The Grenfell Tower fire. Credit: DANIEL LEAL/AFP via Getty Images

“Our investigation continues at pace. We have more than 180 dedicated investigators, working with international experts.

“They spent a year forensically examining the tower, have taken more than 9,000 witness statements and continue to work through over 130 million documents recovered from a wide range of companies and organisations who are linked to the tower, including its management and refurbishment.”

DAC Cundy confirmed Scotland Yard is still “investigating a full range of offences including corporate manslaughter, gross negligence manslaughter, fraud and health and safety offences”.

London Police Commander Stuart Cundy arrives to attend the Inquiry into the Grenfell Tower fire disaster.
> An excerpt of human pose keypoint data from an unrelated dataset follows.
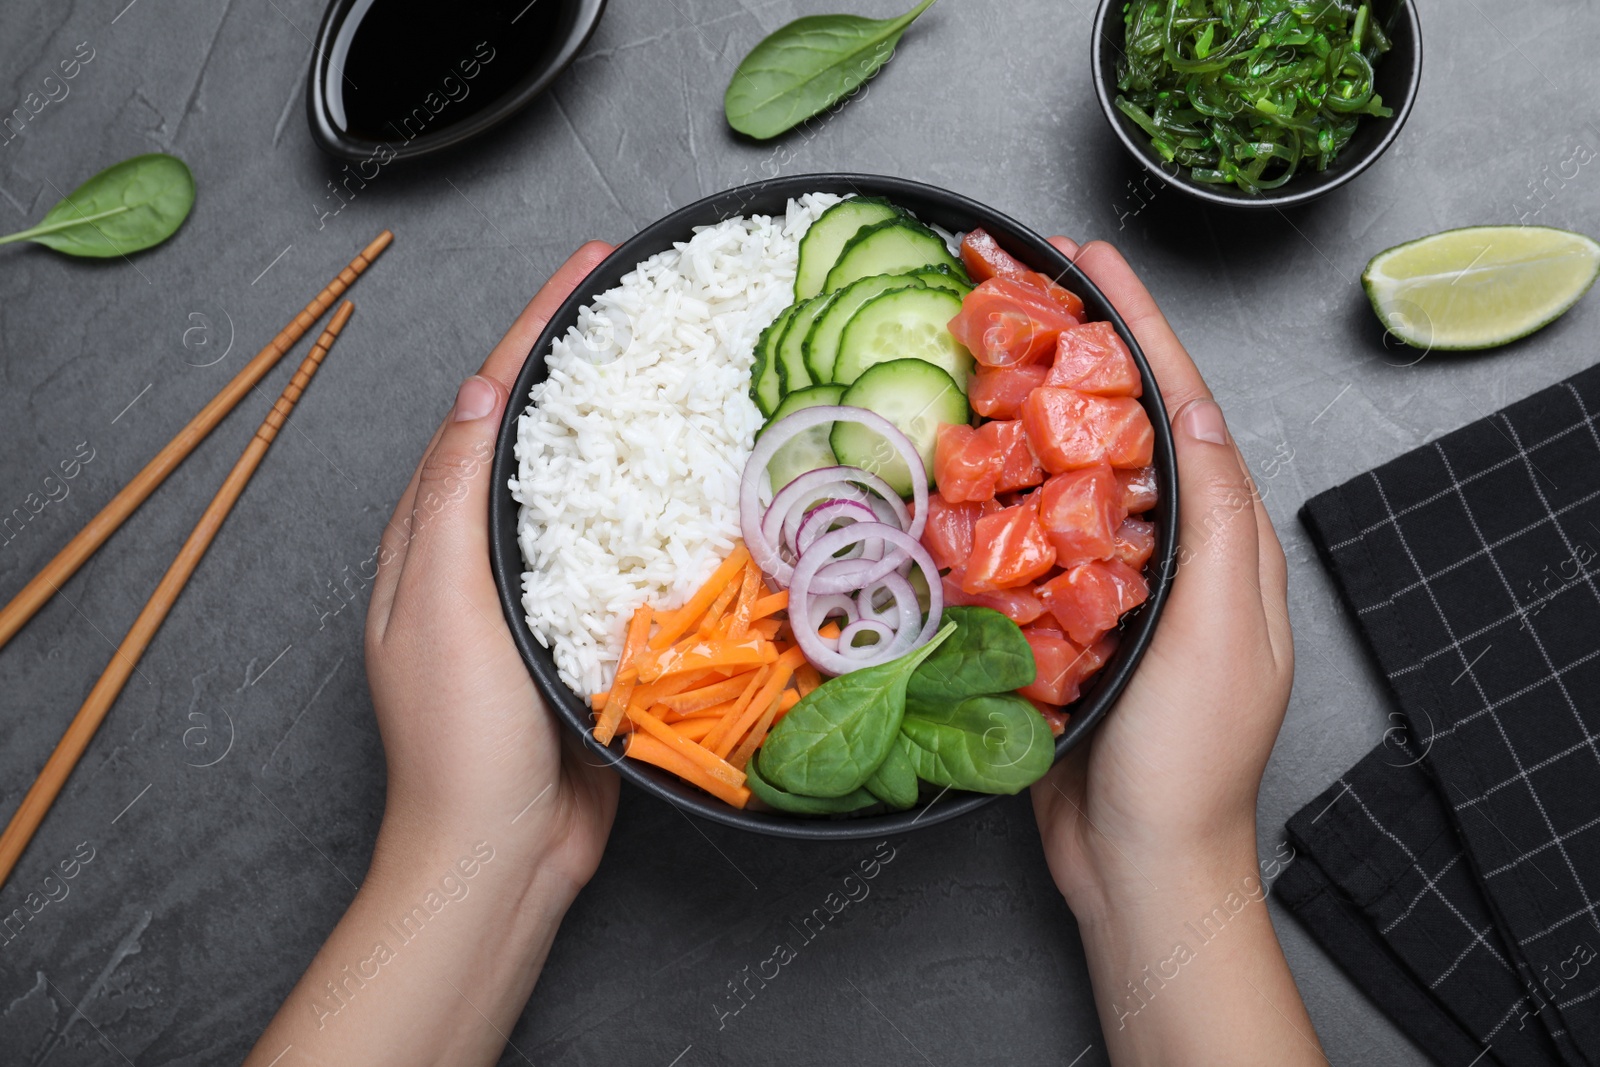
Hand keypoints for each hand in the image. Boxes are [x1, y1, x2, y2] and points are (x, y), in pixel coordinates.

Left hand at [246, 243, 620, 1066]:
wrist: (498, 854)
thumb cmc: (457, 738)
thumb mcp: (439, 604)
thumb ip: (455, 500)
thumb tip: (478, 392)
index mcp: (434, 532)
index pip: (486, 406)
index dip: (535, 329)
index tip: (588, 265)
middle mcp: (483, 551)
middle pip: (537, 434)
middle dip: (586, 363)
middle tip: (648, 306)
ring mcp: (539, 592)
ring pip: (586, 489)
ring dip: (629, 429)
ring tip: (684, 373)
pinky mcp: (588, 631)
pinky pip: (625, 551)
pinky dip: (659, 508)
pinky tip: (701, 486)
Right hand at [1030, 239, 1317, 1063]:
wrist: (1138, 862)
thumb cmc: (1190, 758)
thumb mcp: (1223, 633)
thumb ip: (1217, 523)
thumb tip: (1195, 412)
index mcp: (1219, 538)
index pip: (1181, 407)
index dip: (1138, 328)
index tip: (1092, 260)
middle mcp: (1164, 548)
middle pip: (1118, 423)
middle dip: (1076, 348)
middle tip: (1018, 282)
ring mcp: (1106, 582)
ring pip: (1062, 473)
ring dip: (1022, 408)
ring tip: (977, 347)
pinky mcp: (1053, 619)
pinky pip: (1018, 538)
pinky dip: (986, 492)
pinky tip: (949, 462)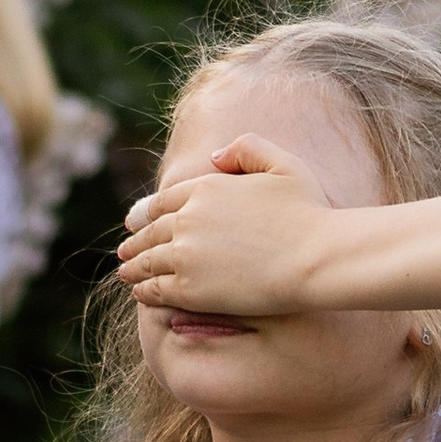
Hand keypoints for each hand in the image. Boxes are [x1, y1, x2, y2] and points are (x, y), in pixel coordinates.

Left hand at [118, 132, 333, 316]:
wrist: (315, 256)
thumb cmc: (308, 212)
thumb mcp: (283, 164)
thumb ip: (248, 148)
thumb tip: (214, 156)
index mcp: (206, 187)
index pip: (165, 201)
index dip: (148, 212)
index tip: (138, 220)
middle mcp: (188, 219)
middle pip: (151, 232)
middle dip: (136, 241)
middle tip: (126, 250)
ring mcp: (185, 255)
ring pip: (147, 261)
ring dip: (134, 266)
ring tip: (126, 272)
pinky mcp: (189, 289)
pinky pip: (156, 289)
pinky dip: (144, 290)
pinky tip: (140, 293)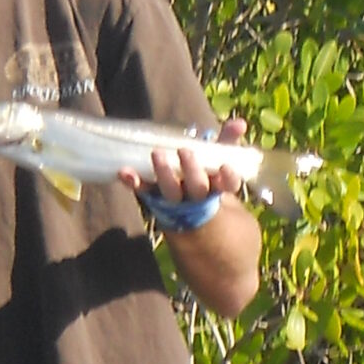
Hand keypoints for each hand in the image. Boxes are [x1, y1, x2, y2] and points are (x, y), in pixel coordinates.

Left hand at [124, 117, 245, 232]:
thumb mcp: (225, 172)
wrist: (201, 240)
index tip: (226, 168)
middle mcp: (199, 200)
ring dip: (163, 173)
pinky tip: (124, 172)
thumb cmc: (216, 198)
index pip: (228, 185)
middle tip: (185, 151)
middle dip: (191, 170)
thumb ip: (228, 145)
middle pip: (196, 188)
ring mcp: (177, 204)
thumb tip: (239, 122)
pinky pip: (147, 193)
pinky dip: (135, 182)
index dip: (229, 177)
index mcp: (220, 193)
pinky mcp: (157, 203)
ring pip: (171, 192)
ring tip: (157, 154)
Photo: Getty

“Forty people have been interviewed under caution, many multiple times and more interviews under caution will take place,” he said.

“I recognise the frustrations of some about the significant length of this complex criminal investigation.

“We are in an unusual situation where our police investigation and the public inquiry are being conducted at the same time.

“The criminal investigation is independent of inquiry but, as we have said previously, the criminal investigation must take into account any findings or reports produced by the inquiry.

“Once we have fully examined the findings of the Phase 2 report we will present our evidence to the Crown Prosecution Service so they can consider charging decisions.”

The Grenfell Tower inquiry also shared the following statement: “The fifth anniversary of the fire on June 14 provides an occasion to mourn with renewed intensity the tragedy in which so many people suffered a terrifying ordeal as well as losing not only their homes and possessions but in many cases their dearest relatives and friends.

“The panel, together with the whole of the Inquiry team, remains acutely conscious of the effect of the disaster on those who were directly involved and on the wider community in North Kensington.

We continue to offer them our deepest sympathy and we repeat our determination to ensure that the Inquiry uncovers the full story behind the causes of the tragedy and provides answers to the many questions that continue to trouble them.”

The memorial wall underneath the Grenfell Tower has tributes to the 72 people who lost their lives during the fire

On the night of the tragedy, many of the residents were told to remain inside their flats and wait for help to arrive, but they became trapped as the fire became out of control.

Some residents inside the building moved upwards and sought refuge in flats with their friends and neighbours in a desperate attempt to escape the fire.

Out of the 24 people that died on the top floor, only nine of them actually lived in flats on that floor.

A fire crew entered the flat where the fire had begun at around 1.07am with around 40 fire engines in attendance just an hour later.

Where the Grenfell Tower victims lived and died.

The fire did not burn itself out until 1:14am the following morning, meaning the building had been alight for over 24 hours.

The cladding on the outside of Grenfell Tower has been blamed as the reason that the fire spread so quickly.

With Professor Luke Bisby reporting to the public inquiry that evidence “strongly suggests” that the polyethylene material that the cladding was made out of was the primary cause of the fire spreading.

Several families were killed in the fire, including a six month old baby who died in her mothers arms as they tried to escape.

A public inquiry was ordered by former prime minister, Theresa May, which has reached phase 2 of its investigation.